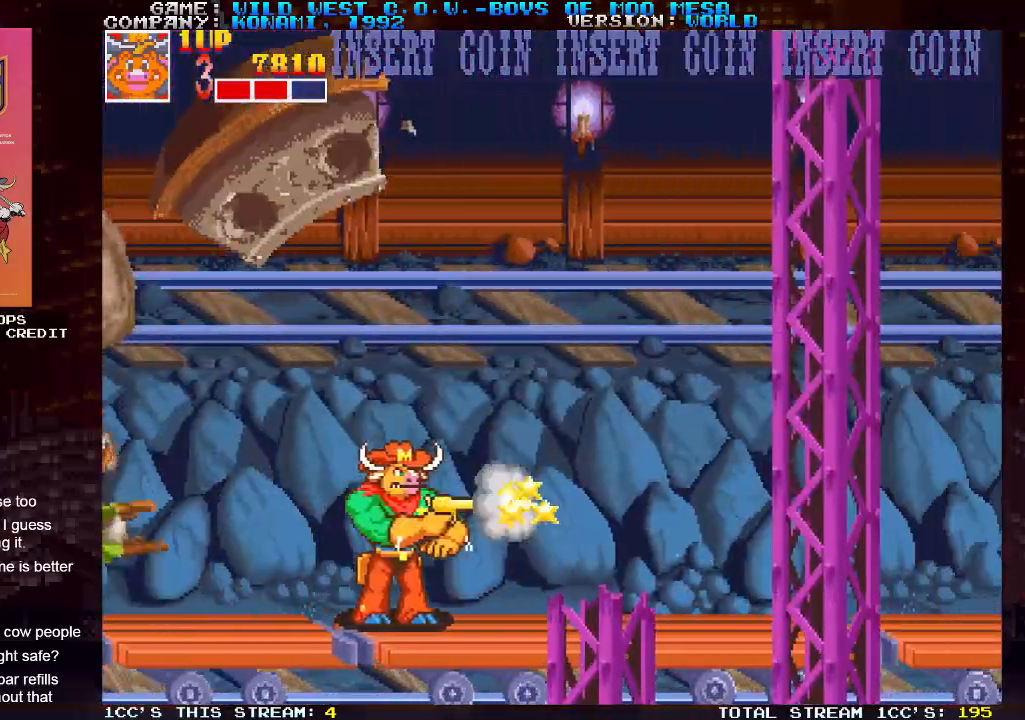
{"buttons": [], "left_stick": "center", "events": [[167, "SQUARE", "down"], [217, "SQUARE", "up"], [417, "SQUARE", "down"], [500, "SQUARE", "up"]]}
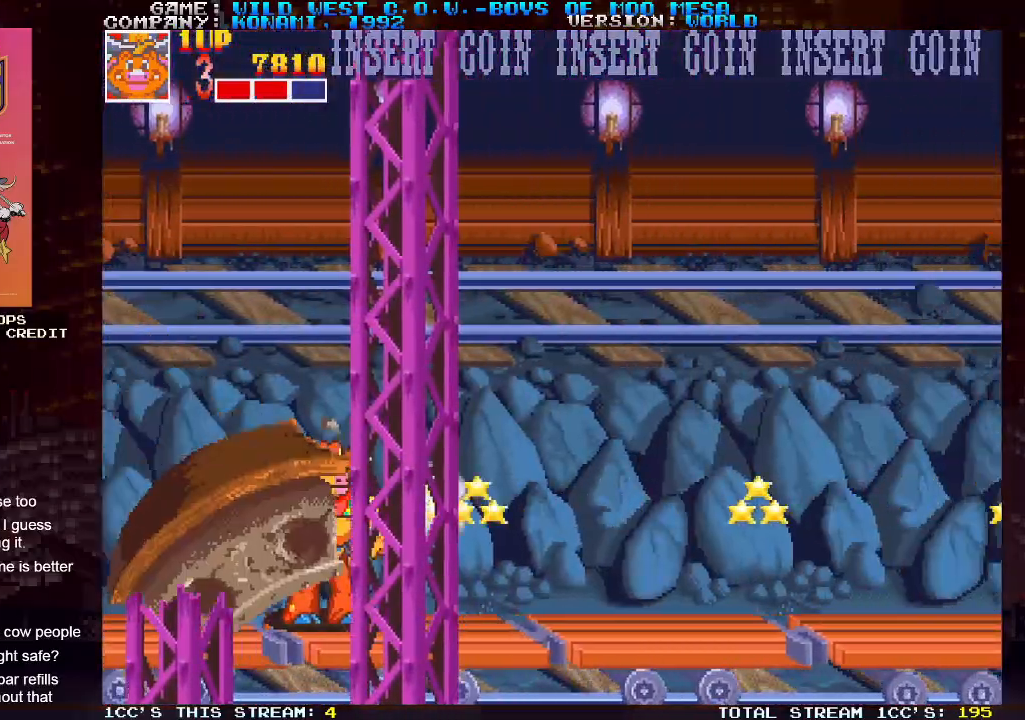
{"buttons": [], "left_stick": "center", "events": [[350, "TRIANGLE", "down"], [483, "TRIANGLE", "up"]]}
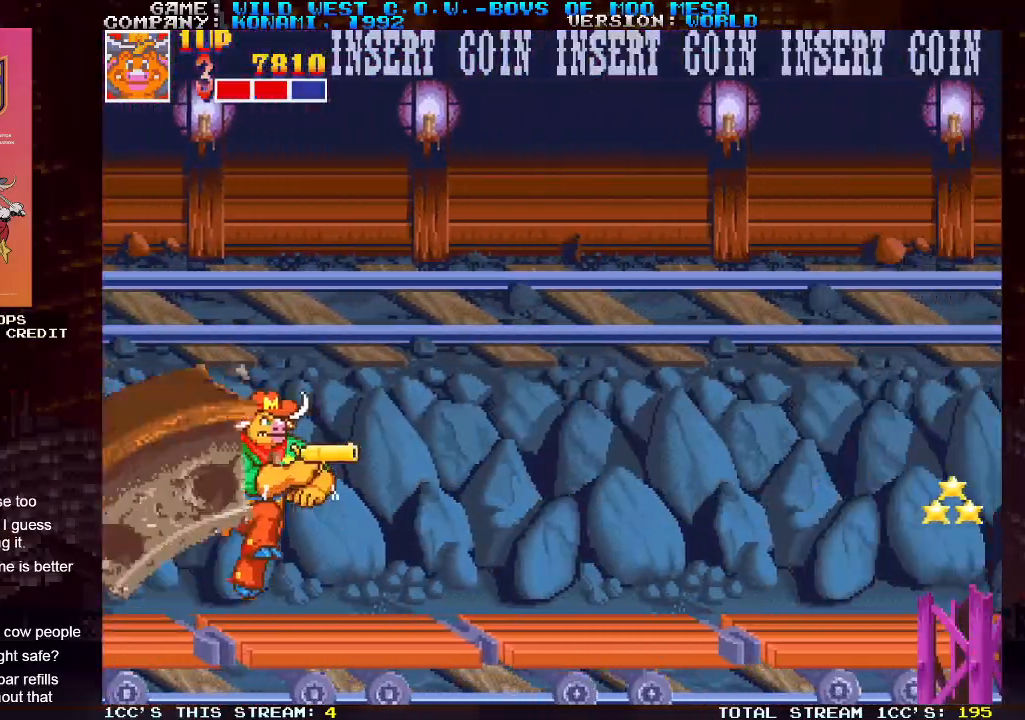
{"buttons": [], "left_stick": "center", "events": []}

== What you have to do ==
Restate the material above exactly. Exclude all pictures.

== Solution for this exercise ==
{"buttons": [], "left_stick": "center", "events": [[167, "SQUARE", "down"], [217, "SQUARE", "up"], [417, "SQUARE", "down"], [500, "SQUARE", "up"]]}
{"buttons": [], "left_stick": "center", "events": [[350, "TRIANGLE", "down"], [483, "TRIANGLE", "up"]]}
{"buttons": [], "left_stick": "center", "events": []}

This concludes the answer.